Do you know how, after you’ve bought a Ford, you see nothing but Fords on the road? Or how, having purchased a certain pair of sandals, you see them on everyone else’s feet?
It’s kind of like that for me – in an upside down sorta way.
I don’t have a houseful of nine year olds; my daughters are not quite six and seven. But I have Anna Vivian, and so I see nine year olds.
I miscarried Anna at the beginning of my second trimester. Had she lived, we’d celebrate her ninth birthday right around Mother’s Day.

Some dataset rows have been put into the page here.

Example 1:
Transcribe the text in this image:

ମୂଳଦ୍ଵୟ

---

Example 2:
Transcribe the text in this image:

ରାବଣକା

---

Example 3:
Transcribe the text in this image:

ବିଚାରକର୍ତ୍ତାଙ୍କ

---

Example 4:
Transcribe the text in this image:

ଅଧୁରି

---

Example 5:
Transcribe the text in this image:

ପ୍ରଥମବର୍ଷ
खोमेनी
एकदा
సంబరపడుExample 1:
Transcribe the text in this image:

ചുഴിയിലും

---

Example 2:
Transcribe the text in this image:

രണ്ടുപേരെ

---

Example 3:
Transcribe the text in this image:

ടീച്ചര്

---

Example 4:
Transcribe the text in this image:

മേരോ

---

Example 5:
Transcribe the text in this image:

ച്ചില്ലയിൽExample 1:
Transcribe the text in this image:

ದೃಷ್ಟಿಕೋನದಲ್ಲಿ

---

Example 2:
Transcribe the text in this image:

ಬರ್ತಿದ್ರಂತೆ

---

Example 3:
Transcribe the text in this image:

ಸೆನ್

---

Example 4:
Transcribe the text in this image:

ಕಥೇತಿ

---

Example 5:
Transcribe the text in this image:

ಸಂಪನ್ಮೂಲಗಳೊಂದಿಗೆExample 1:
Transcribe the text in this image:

God graciously stepped me through the most heart-rending parts of my grief. So my days are not consumed with “what-ifs.” But I do think often about Anna Vivian. And every year between Easter and Mother’s Day, I wonder – and notice – more. What would make her laugh? Which “smarts” would be her strengths? Who would she befriend? Since she’d be the eldest, how would Rachel be as a middle child? Would Abbie be different as the youngest of three? How would they all get along? How would I differ as a mom?
Truth be told, when I ponder such questions and when – this year – I seem surrounded by nine-year olds, I do long for Anna’s presence with us. I used to feel bad about that, as if it meant I hadn’t finished mourning or that I wasn’t relying on God enough.

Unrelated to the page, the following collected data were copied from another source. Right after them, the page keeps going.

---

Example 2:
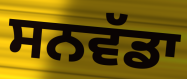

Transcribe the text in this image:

ਸਨਵੱਡਾ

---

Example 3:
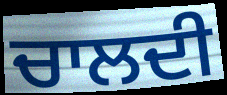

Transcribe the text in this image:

ਚਾਲਦੀ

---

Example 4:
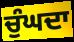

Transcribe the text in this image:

ਚੁੰਘਦਾ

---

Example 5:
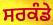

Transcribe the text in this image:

ਸਰਕੰਡੇ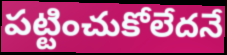
పట్టించుకోలేదనే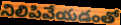
నిలిపివేయడంతో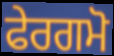
ਫੇਰਗਮੋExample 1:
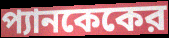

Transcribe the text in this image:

প্যানকেকের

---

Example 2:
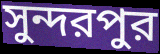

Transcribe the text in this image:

সুন্দরপুর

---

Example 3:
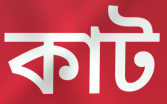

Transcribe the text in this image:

কাট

But now I know better. To miss my daughter does not represent a lack of faith. In fact, I’m secure in the knowledge that she is with God and that she is at peace. And missing her is certainly not sinful.
It’s just human. She was physically part of me for 13 weeks. Emotionally, she is with me forever. I cannot help her with math, soothe a skinned knee, or kiss her goodnight. But I wish I could. And that’s okay.
If you’ve lost a child, I hope you know that. I hope you embrace thoughts and memories of your little boy or girl – whether that brings smiles or tears. And I hope you can celebrate that child as much as any other.